EXERCISE MATERIALS ::
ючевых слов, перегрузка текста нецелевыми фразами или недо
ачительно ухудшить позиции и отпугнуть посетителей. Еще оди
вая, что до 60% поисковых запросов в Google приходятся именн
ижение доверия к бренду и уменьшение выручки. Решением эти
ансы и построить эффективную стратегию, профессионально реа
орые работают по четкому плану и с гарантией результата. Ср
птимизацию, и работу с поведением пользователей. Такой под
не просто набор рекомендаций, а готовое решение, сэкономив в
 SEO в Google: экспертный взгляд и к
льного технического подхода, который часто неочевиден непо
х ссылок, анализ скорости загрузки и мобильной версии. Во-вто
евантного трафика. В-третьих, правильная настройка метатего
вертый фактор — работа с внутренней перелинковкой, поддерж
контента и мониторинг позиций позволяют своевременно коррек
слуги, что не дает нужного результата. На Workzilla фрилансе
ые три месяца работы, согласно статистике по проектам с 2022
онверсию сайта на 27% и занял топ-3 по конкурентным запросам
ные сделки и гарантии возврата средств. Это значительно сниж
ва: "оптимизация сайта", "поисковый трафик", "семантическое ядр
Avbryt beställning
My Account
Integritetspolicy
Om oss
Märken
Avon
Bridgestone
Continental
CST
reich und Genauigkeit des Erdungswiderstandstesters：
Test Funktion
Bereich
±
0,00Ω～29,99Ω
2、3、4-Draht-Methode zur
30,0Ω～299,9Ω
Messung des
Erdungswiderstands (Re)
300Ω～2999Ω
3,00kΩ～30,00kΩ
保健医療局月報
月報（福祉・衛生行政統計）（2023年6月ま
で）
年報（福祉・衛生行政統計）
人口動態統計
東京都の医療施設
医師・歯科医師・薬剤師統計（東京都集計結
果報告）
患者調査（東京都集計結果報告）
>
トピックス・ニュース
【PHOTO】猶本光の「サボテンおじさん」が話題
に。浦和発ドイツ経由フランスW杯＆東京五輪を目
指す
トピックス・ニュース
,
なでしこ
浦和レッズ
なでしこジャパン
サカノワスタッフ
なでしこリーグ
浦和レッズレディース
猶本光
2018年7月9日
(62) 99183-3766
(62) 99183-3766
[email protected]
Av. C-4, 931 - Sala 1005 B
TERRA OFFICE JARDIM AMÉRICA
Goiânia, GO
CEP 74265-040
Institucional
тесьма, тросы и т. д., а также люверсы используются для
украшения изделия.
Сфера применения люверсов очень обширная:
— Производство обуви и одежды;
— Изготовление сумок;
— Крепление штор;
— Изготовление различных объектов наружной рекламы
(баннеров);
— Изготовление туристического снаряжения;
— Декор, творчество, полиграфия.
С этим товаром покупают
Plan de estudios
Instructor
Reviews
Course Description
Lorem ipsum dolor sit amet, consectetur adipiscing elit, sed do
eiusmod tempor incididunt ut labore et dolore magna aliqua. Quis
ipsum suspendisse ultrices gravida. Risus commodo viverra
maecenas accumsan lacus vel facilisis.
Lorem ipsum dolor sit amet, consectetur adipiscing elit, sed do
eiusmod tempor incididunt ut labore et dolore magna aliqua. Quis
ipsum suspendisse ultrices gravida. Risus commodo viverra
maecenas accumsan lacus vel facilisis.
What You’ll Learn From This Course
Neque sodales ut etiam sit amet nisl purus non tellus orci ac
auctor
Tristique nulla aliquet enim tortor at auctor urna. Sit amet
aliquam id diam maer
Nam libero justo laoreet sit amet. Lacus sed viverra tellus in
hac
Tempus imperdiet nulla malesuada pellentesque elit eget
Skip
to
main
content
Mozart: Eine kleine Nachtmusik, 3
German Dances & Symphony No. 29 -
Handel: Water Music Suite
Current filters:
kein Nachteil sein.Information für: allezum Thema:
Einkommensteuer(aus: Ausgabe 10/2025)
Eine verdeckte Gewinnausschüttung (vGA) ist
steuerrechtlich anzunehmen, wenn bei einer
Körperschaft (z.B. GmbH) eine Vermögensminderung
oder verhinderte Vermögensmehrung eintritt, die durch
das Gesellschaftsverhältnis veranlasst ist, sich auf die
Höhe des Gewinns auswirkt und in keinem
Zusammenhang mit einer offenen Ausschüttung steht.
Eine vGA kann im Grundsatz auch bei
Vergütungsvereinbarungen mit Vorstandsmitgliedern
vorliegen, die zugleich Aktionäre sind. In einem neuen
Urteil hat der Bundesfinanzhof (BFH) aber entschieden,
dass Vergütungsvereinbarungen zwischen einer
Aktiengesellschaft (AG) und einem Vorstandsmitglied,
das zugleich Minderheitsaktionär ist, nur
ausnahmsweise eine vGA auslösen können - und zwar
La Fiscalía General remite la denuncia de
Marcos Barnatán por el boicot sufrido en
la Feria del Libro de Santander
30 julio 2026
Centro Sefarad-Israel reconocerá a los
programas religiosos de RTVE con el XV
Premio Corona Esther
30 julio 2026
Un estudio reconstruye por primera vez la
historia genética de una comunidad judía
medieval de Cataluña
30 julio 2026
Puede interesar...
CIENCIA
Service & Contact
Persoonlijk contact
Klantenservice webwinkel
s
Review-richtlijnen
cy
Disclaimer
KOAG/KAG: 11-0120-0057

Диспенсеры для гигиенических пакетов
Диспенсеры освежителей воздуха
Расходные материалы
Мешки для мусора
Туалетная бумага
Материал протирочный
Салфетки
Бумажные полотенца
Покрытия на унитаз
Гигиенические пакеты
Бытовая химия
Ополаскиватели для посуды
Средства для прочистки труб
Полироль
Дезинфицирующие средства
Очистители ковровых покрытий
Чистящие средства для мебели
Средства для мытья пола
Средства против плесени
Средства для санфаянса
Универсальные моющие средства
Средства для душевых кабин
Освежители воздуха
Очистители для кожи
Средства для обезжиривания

TASK STATEMENT :: Reproduce every line of the data above word for word, in the same order.

SOLUTION TO THIS PROBLEM ::
ючевых слов, перегрузка текста нецелевыми фразами или недо
ачительно ухудшить позиции и отпугнуть посетителей. Еще оди
вая, что до 60% поисковых запросов в Google приходятся именн
ижение доверия к бренду и уменьшение выручки. Решением эти
ансы и построить эффективную стратегию, профессионально реа
орые работают по четкому плану и с гарантией результата. Ср
птимизацию, и работу с поведением пользователей. Такой под
не просто набор рекомендаций, а готовое решение, сэкономив в
 SEO в Google: экспертный взгляд и к
льного технического подхода, который часто неочевиден непо
х ссылок, анализ скорости загрузки и мобильной версии. Во-вто
евантного трафика. В-третьих, правильная настройка метатего
вертый фактор — работа с внутренней перелинковкой, поддерж
контента и мониторинг позиций позволяют своевременно коррек
слуги, что не дает нужного результата. На Workzilla фрилансе
ые три месяца работы, согласно статистике по проектам с 2022
онверсию сайта на 27% и занял топ-3 по конкурентным запросам
ные сделки и гарантии возврата средств. Это значительно сниж
ва: "оптимизация сайта", "поисковый трафик", "семантическое ядр
Avbryt beställning
My Account
Integritetspolicy
Om oss
Märken
Avon
Bridgestone
Continental
CST
reich und Genauigkeit des Erdungswiderstandstesters：
Test Funktion
Bereich
±
0,00Ω～29,99Ω
2、3、4-Draht-Methode zur
30,0Ω～299,9Ω
Messung des
Erdungswiderstands (Re)
300Ω～2999Ω
3,00kΩ～30,00kΩ
保健医療局月報
月報（福祉・衛生行政統計）（2023年6月ま
で）
年報（福祉・衛生行政統計）
人口動態統計
東京都の医療施設
医師・歯科医師・薬剤師統計（東京都集計結
果報告）
患者調査（東京都集計結果報告）
>
トピックス・ニュース
【PHOTO】猶本光の「サボテンおじさん」が話題
に。浦和発ドイツ経由フランスW杯＆東京五輪を目
指す
トピックス・ニュース
,
なでしこ
浦和レッズ
なでしこジャパン
サカノワスタッフ
なでしこリーグ
浦和レッズレディース
猶本光
2018年7月9日
(62) 99183-3766
(62) 99183-3766
[email protected]
Av. C-4, 931 - Sala 1005 B
TERRA OFFICE JARDIM AMÉRICA
Goiânia, GO
CEP 74265-040
Institucional
тесьма, тросы и т. д., а также люверсы используются для
украшения изделия.
Сфера применения люверсов очень обширная:
— Производство обуви и одежды;
— Изготовление сумок;
— Крепление штор;
— Изготовление различных объектов наружной рекламы
(баннеров);
— Изготовление туристического снаряжения;
— Декор, творчество, полиграфия.
С этим товаром покупают
Plan de estudios
Instructor
Reviews
Course Description
Lorem ipsum dolor sit amet, consectetur adipiscing elit, sed do
eiusmod tempor incididunt ut labore et dolore magna aliqua. Quis
ipsum suspendisse ultrices gravida. Risus commodo viverra
maecenas accumsan lacus vel facilisis.
Lorem ipsum dolor sit amet, consectetur adipiscing elit, sed do
eiusmod tempor incididunt ut labore et dolore magna aliqua. Quis
ipsum suspendisse ultrices gravida. Risus commodo viverra
maecenas accumsan lacus vel facilisis.
What You’ll Learn From This Course
Neque sodales ut etiam sit amet nisl purus non tellus orci ac
auctor
Tristique nulla aliquet enim tortor at auctor urna. Sit amet
aliquam id diam maer
Nam libero justo laoreet sit amet. Lacus sed viverra tellus in
hac
Tempus imperdiet nulla malesuada pellentesque elit eget
Skip
to
main
content
Mozart: Eine kleine Nachtmusik, 3
German Dances & Symphony No. 29 -
Handel: Water Music Suite
Current filters:
kein Nachteil sein.Information für: allezum Thema:
Einkommensteuer(aus: Ausgabe 10/2025)
Eine verdeckte Gewinnausschüttung (vGA) ist
steuerrechtlich anzunehmen, wenn bei einer
Körperschaft (z.B. GmbH) eine Vermögensminderung
oder verhinderte Vermögensmehrung eintritt, die durch
das Gesellschaftsverhältnis veranlasst ist, sich auf die
Höhe des Gewinns auswirkt und in keinem
Zusammenhang mit einer offenen Ausschüttung steht.
Eine vGA kann im Grundsatz auch bei
Vergütungsvereinbarungen mit Vorstandsmitgliedern
vorliegen, die zugleich Aktionäre sind. In einem neuen
Urteil hat der Bundesfinanzhof (BFH) aber entschieden,
dass Vergütungsvereinbarungen zwischen einer
Aktiengesellschaft (AG) und einem Vorstandsmitglied,
das zugleich Minderheitsaktionär ist, nur
ausnahmsweise eine vGA auslösen können - und zwar
La Fiscalía General remite la denuncia de
Marcos Barnatán por el boicot sufrido en
la Feria del Libro de Santander
30 julio 2026
Centro Sefarad-Israel reconocerá a los
programas religiosos de RTVE con el XV
Premio Corona Esther
30 julio 2026
Un estudio reconstruye por primera vez la
historia genética de una comunidad judía
medieval de Cataluña
30 julio 2026
Puede interesar...
CIENCIA
Service & Contact
Persoonlijk contact
Klantenservice webwinkel
s
Review-richtlijnen
cy
Disclaimer
KOAG/KAG: 11-0120-0057

Диспенсеры для гигиенических пакетов
Диспенсеры освежителей воздуха
Расходные материалы
Мешки для мусора
Туалетная бумага
Материал протирочный
Салфетки
Бумажные полотенца
Покрытия на унитаз
Гигиенические пакеты
Бытовая химия
Ополаскиватели для посуды
Средства для прочистки труб
Полироль
Дезинфицирующие средства
Очистители ковровых покрытий
Чистящие средства для мебели
Средства для мытья пола
Средства против плесени
Средства для санфаянса
Универсальные моющие средства
Средства для душевых кабин
Освежители воздуха
Очистители для кожи
Средства для обезжиривания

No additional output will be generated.